*What to produce*: Rewrite these rows with "chart" swapped for "graph", keeping everything else unchanged. Leave the pictures out.

==== Data for this exercise ====

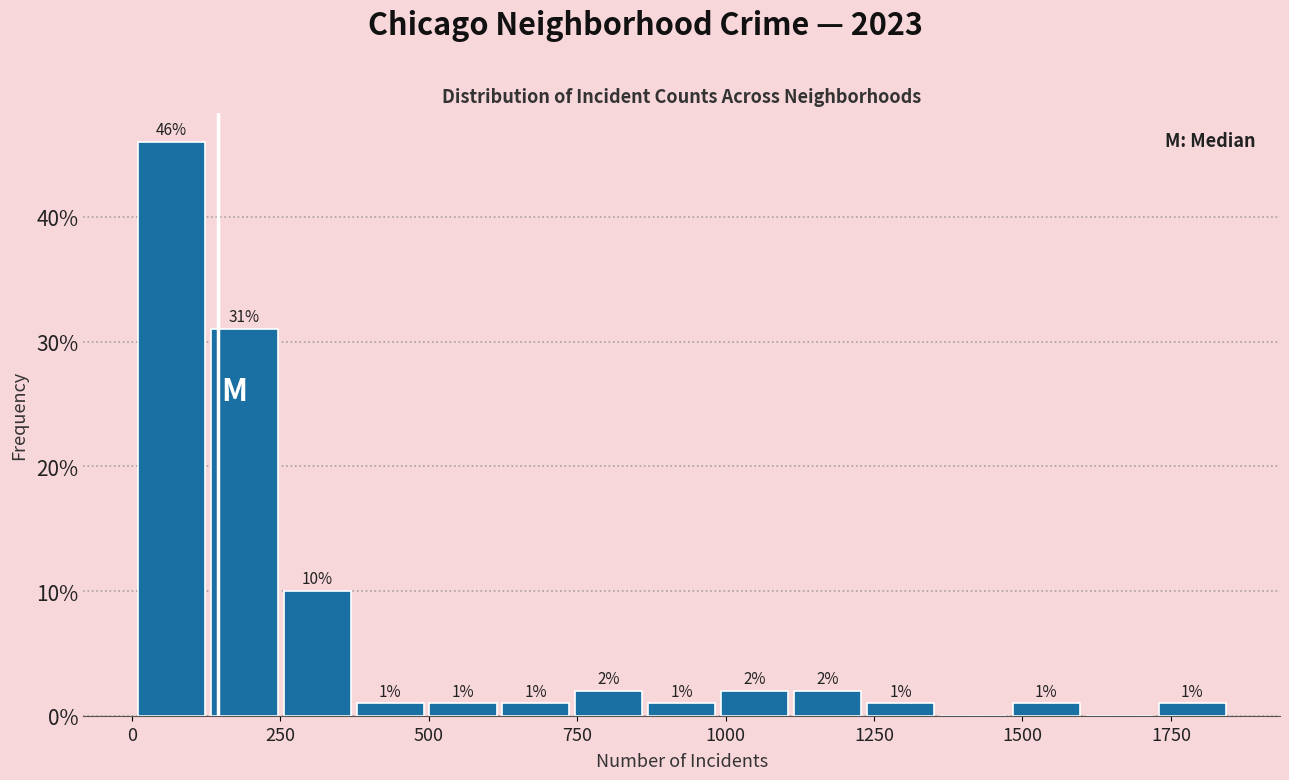

Read against the x-axis, roughly where is the centre of the tallest bar?

50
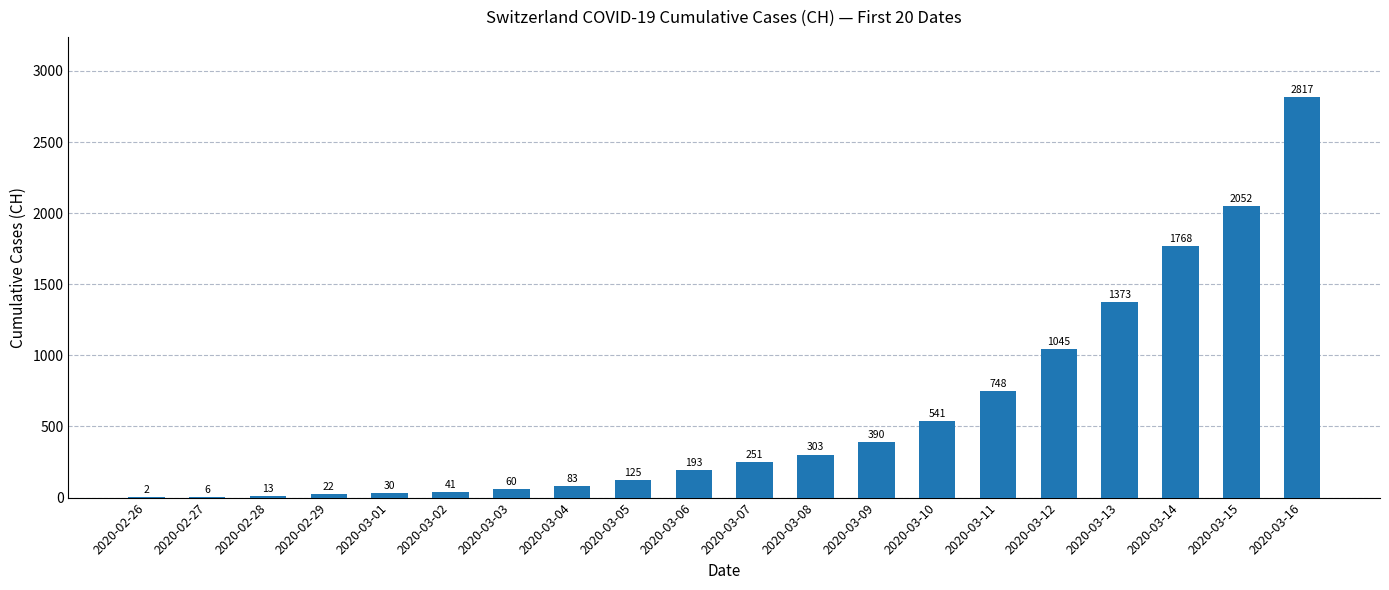

Which category has the highest value across all series?

2020-03-16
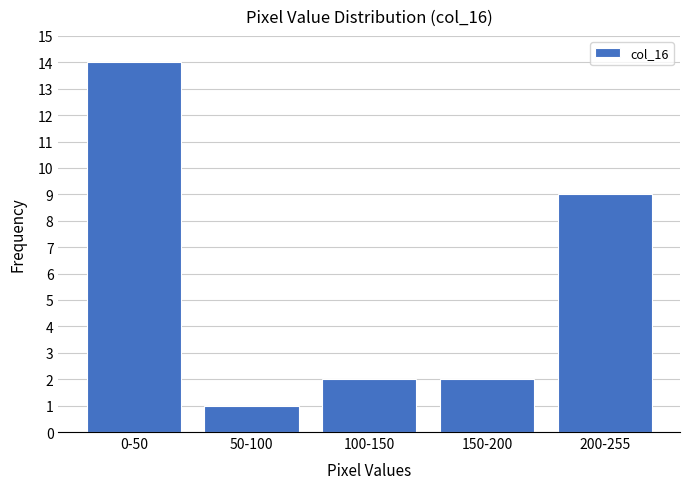

Reading right to left, extract all data points from this chart.

200-255=9	150-200=2	100-150=2	50-100=1	0-50=14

====

*Result*:
Read against the x-axis, roughly where is the centre of the tallest bar?

50

Which category has the highest value across all series?

2020-03-16

Reading right to left, extract all data points from this graph.

200-255=9	150-200=2	100-150=2	50-100=1	0-50=14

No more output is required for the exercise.